The number of bookings from the TA/TO distribution channel is the highest.

Conclusion

  1. City Hotel have more bookings than Resort Hotel. Resort Hotel may have to increase their advertising.
  2. There are a lot of guests that canceled the booking. Hotel can send them a survey when they canceled the booking, so we can know the reason why they canceled.
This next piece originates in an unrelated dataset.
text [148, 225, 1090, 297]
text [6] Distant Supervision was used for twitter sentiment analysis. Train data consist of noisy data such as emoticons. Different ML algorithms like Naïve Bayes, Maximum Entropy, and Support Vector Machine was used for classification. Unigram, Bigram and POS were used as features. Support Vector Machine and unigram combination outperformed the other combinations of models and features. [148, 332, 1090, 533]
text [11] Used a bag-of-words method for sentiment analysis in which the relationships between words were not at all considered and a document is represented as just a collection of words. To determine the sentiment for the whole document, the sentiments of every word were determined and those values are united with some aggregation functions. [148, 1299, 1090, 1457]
  3. The percentage of repeated guest is just 3.19%. Hotel may give discounts for guests who have stayed before.
  4. Hotel need to prepare parking spaces for Transient and Transient-Party, but we know that Transient and Transient-Party are the type of customer that more likely to cancel their booking even though they booked a non-refund booking.
  5. Hotel must consider the lead time for customer because the longer lead time the more likely to cancel.